--- TASK INPUTS ---

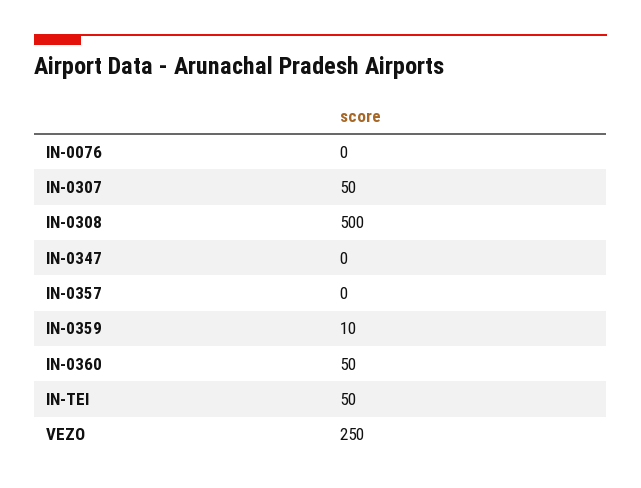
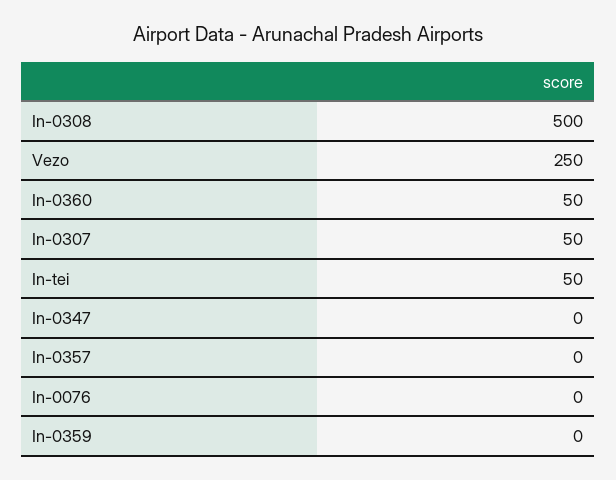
  {
    "IN-0076": 0,
    "IN-0307": 50,
    "IN-0308": 500,
    "IN-0347": 0,
    "IN-0357": 0,
-   "IN-0359": 10,
+   "IN-0359": 0,
    "IN-0360": 50,
    "IN-TEI": 50,
    "VEZO": 250
  }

---

**WHAT YOU ARE ASKED TO DO**
Output all the data, exactly, without images.

**EXERCISE RESULT**
  {
    "IN-0076": 0,
    "IN-0307": 50,
    "IN-0308": 500,
    "IN-0347": 0,
    "IN-0357": 0,
-   "IN-0359": 10,
+   "IN-0359": 0,
    "IN-0360": 50,
    "IN-TEI": 50,
    "VEZO": 250
  }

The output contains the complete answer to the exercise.